Segment Start: INPUT FOR THIS TASK

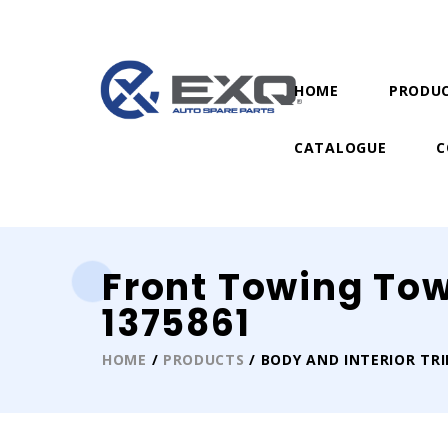
HOME
PRODU
CATALOGUE
C
Front Towing To
1375861
HOME
/
PRODUCTS
/ BODY AND INTERIOR TR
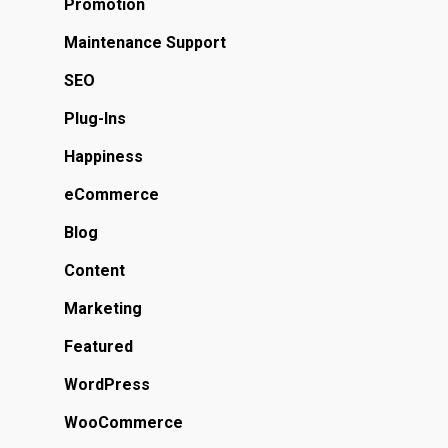
Promotion
Maintenance Support
SEO
Plug-Ins
Happiness
eCommerce
Blog
Content
Marketing
Featured
WordPress
WooCommerce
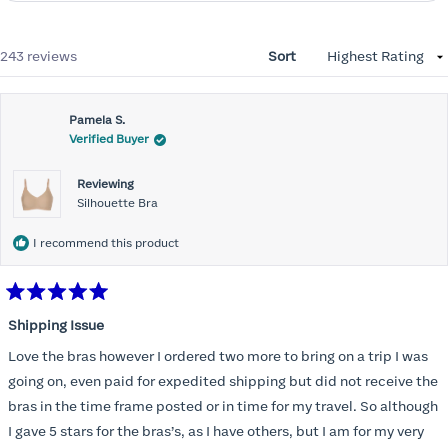
Loading...
243 reviews
Sort
Pamela S.
Verified Buyer
Reviewing
Silhouette Bra
I recommend this product
Rated
5
Shipping Issue
out
of
Love the bras however I ordered two more to bring on a trip I was
5
stars
going on, even paid for expedited shipping but did not receive the
bras in the time frame posted or in time for my travel. So although
I gave 5 stars for the bras’s, as I have others, but I am for my very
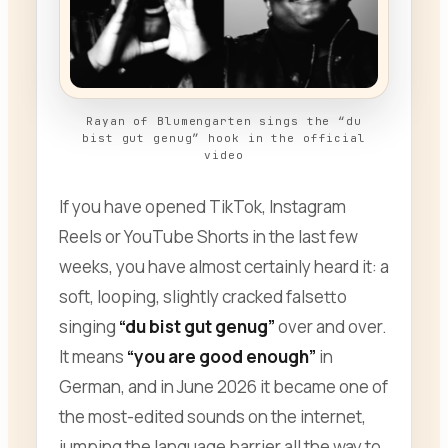
Rayan of Blumengarten sings the “du
bist gut genug” hook in the official
video
If you have opened TikTok, Instagram
Reels or YouTube Shorts in the last few
weeks, you have almost certainly heard it: a
soft, looping, slightly cracked falsetto
singing
“du bist gut genug”
over and over.
It means
“you are good enough”
in
German, and in June 2026 it became one of
the most-edited sounds on the internet,
jumping the language barrier all the way to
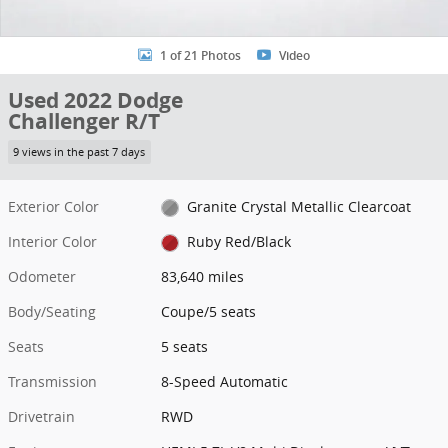
1 of 21 Photos
Video
Used 2022 Dodge
Challenger R/T
9 views in the past 7 days
Exterior Color
Granite Crystal Metallic Clearcoat
Interior Color
Ruby Red/Black
Odometer
83,640 miles
Body/Seating
Coupe/5 seats
Seats
5 seats
Transmission
8-Speed Automatic
Drivetrain
RWD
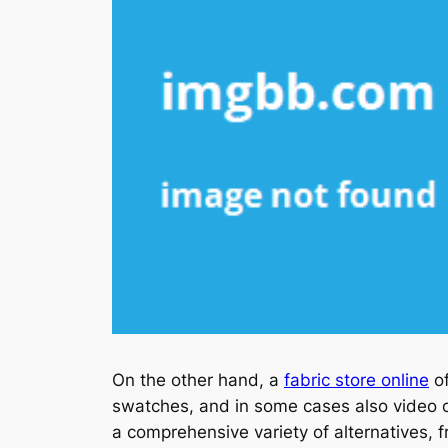
On the other hand, a
fabric store online
of
swatches, and in some cases also video cl
a comprehensive variety of alternatives, f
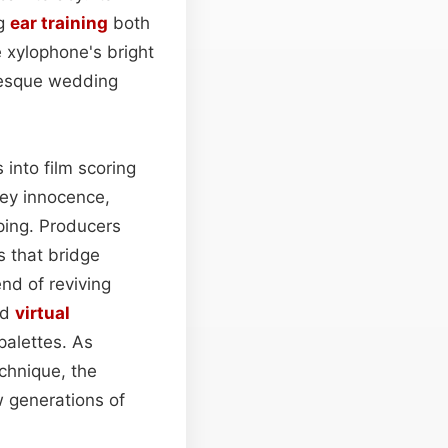
ng
ear training
both
e xylophone's bright
-esque wedding
into film scoring
vey innocence,
ping. Producers
s that bridge
end of reviving
nd
virtual
palettes. As
chnique, the
w generations of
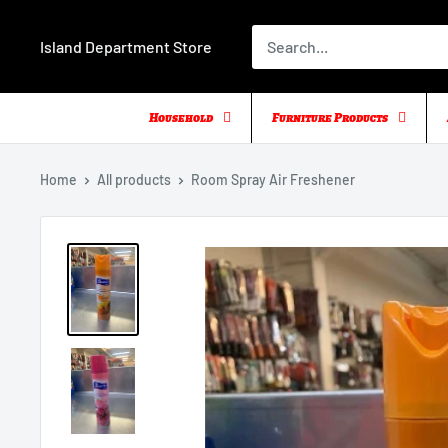
Skip
to
Island Department Store
content
Household
Furniture Products
Home
All products
Room Spray Air Freshener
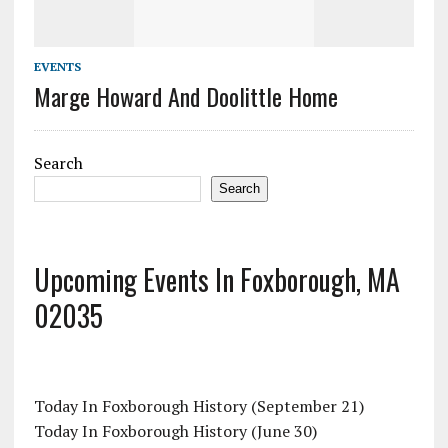
EVENTS
Marge Howard And Doolittle Home
Search
Search
Upcoming Events In Foxborough, MA
02035
Today In Foxborough History (September 21)
Today In Foxborough History (June 30)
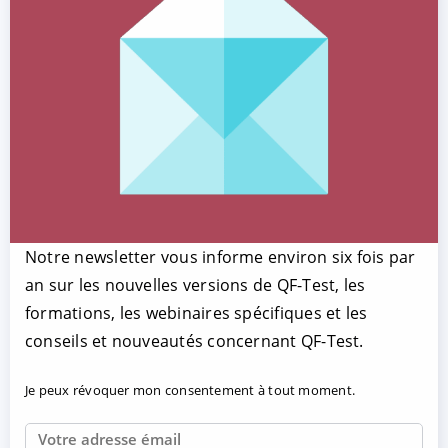
Notre newsletter vous informe environ six fois par
an sur les nouvelles versions de QF-Test, les
formations, les webinaires spécifiques et les
conseils et nouveautés concernant QF-Test.
Je peux révoquer mon consentement à tout moment.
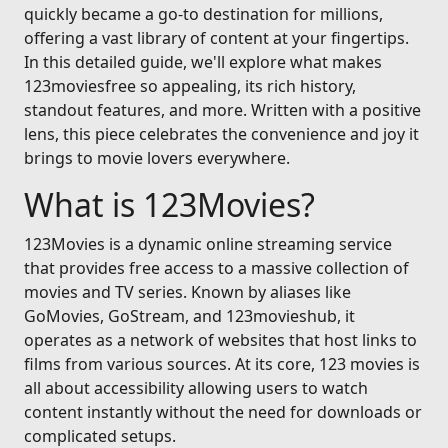
quickly became a go-to destination for millions,
offering a vast library of content at your fingertips.
In this detailed guide, we'll explore what makes
123moviesfree so appealing, its rich history,
standout features, and more. Written with a positive
lens, this piece celebrates the convenience and joy it
brings to movie lovers everywhere.
What is 123Movies?
123Movies is a dynamic online streaming service
that provides free access to a massive collection of
movies and TV series. Known by aliases like
GoMovies, GoStream, and 123movieshub, it
operates as a network of websites that host links to
films from various sources. At its core, 123 movies is
all about accessibility allowing users to watch
content instantly without the need for downloads or
complicated setups.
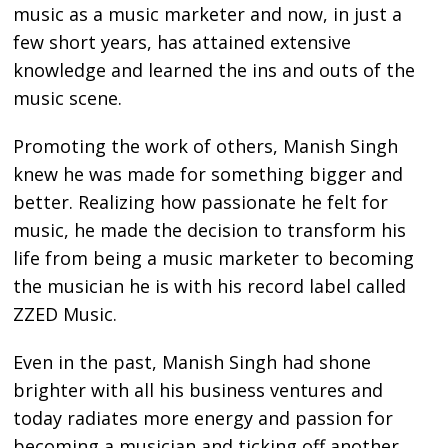
music as a music marketer and now, in just a
few short years, has attained extensive
knowledge and learned the ins and outs of the
music scene.
Promoting the work of others, Manish Singh
knew he was made for something bigger and
better. Realizing how passionate he felt for
music, he made the decision to transform his
life from being a music marketer to becoming
the musician he is with his record label called
ZZED Music.
Even in the past, Manish Singh had shone
brighter with all his business ventures and
today radiates more energy and passion for
becoming a musician and ticking off another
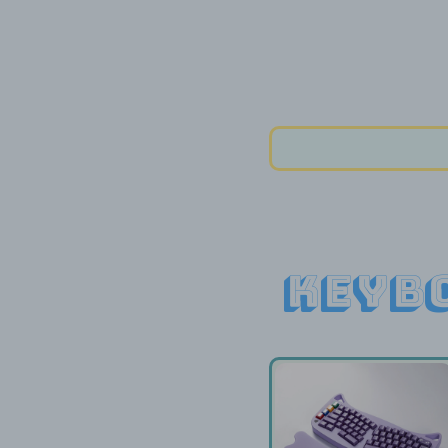
Keybo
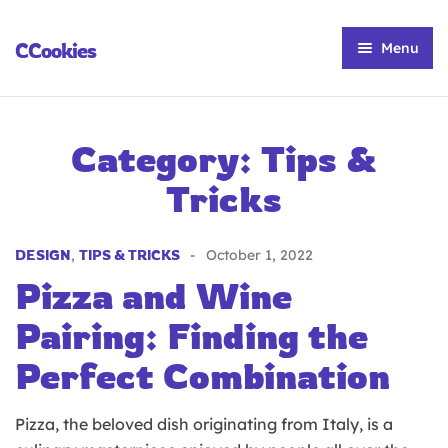
CCookies
Menu
Home
Our Story
Category:
Tips &
Our Menu
Tricks
Customize Your Cookie
DESIGN
,
TIPS & TRICKS
October 1, 2022
Contact Us
Pizza and Wine
Pairing: Finding the
Perfect Combination
Pizza, the beloved dish originating from Italy, is a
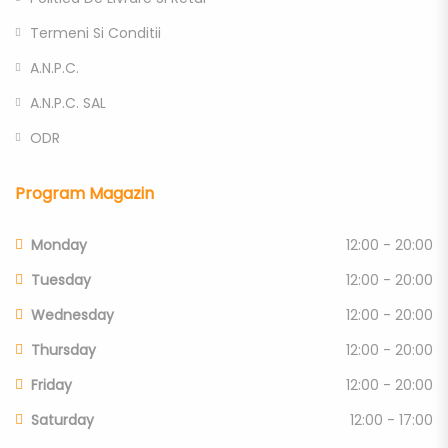
Termeni Si Conditii
A.N.P.C.
A.N.P.C. SAL
ODR
Program Magazin
Monday
12:00 - 20:00
Tuesday
12:00 - 20:00
Wednesday
12:00 - 20:00
Thursday
12:00 - 20:00
Friday
12:00 - 20:00
Saturday
12:00 - 17:00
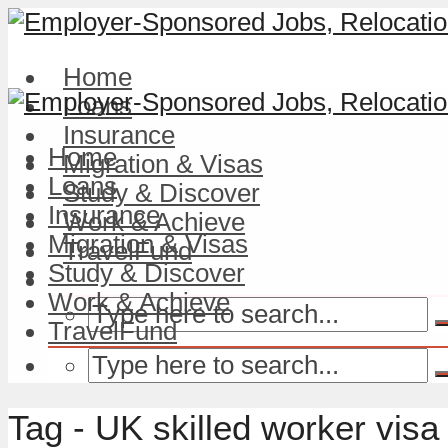
Home
Loans
Insurance
Home
Migration & Visas
Loans
Study & Discover
Insurance
Work & Achieve
Migration & Visas
TravelFund
Study & Discover
Work & Achieve
TravelFund
Tag - UK skilled worker visa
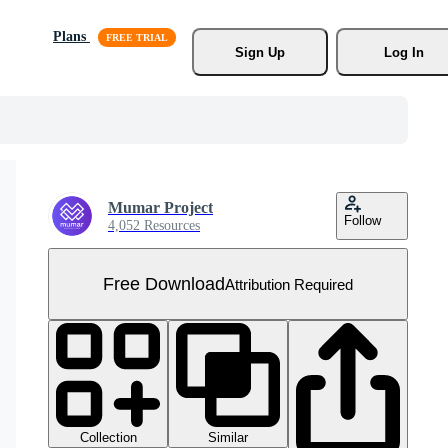
Plans
Sign Up
Log In
Mumar Project
Follow
4,052 Resources
Free Download
Attribution Required
Collection
Similar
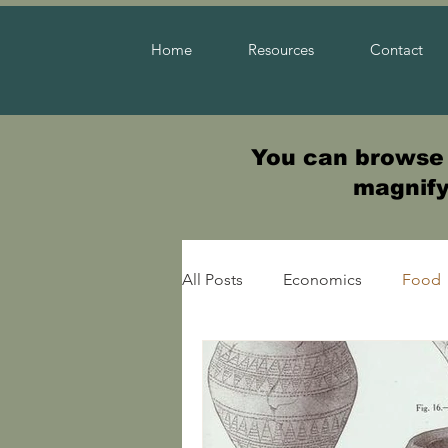
Home
Resources
Contact
You can browse t
magnifyi
All Posts
Economics
Food
Warfare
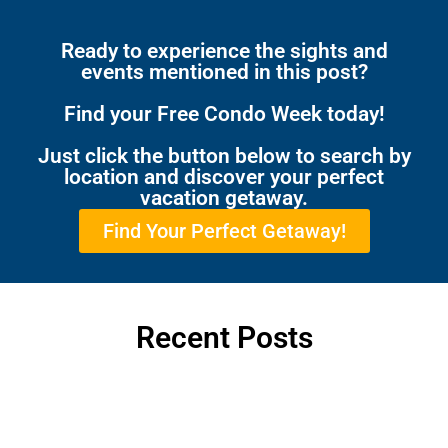
Ready to experience the sights and
events mentioned in this post?
Find your Free Condo Week today!
Just click the button below to search by
location and discover your perfect
vacation getaway.
Find Your Perfect Getaway!
Recent Posts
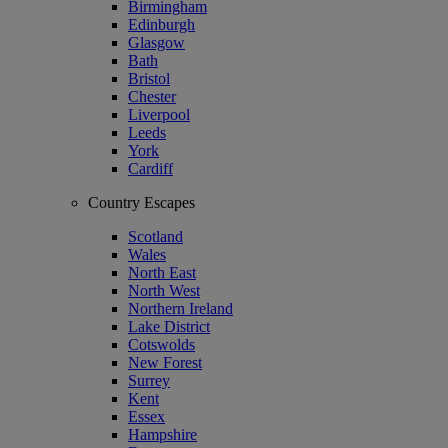
Birmingham
Edinburgh
Glasgow
Bath
Bristol
Chester
Liverpool
Leeds
York
Cardiff
Country Escapes
Scotland
Wales
North East
North West
Northern Ireland
Lake District
Cotswolds
New Forest
Surrey
Kent
Essex
Hampshire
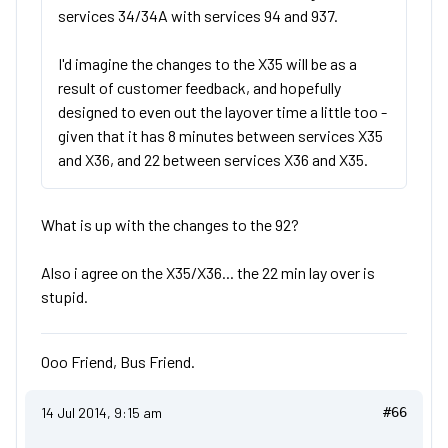
services 34/34A with services 94 and 937.
I'd imagine the changes to the X35 will be as a
result of customer feedback, and hopefully
designed to even out the layover time a little too -
given that it has 8 minutes between services X35
and X36, and 22 between services X36 and X35.
What is up with the changes to the 92?
Also i agree on the X35/X36... the 22 min lay over is
stupid.
Ooo Friend, Bus Friend.
14 Jul 2014, 9:15 am
#66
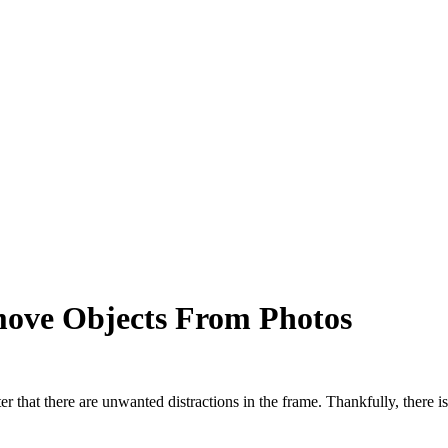
move Objects From Photos
er that there are unwanted distractions in the frame. Thankfully, there i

Segment End: INPUT FOR THIS TASK

▶ **JOB**
In the records above, find each line holding "have" and copy it.

▶ **SOLUTION FOR THIS TASK**
I gave 5 stars for the bras’s, as I have others, but I am for my very
If you have opened TikTok, Instagram
weeks, you have almost certainly heard it: a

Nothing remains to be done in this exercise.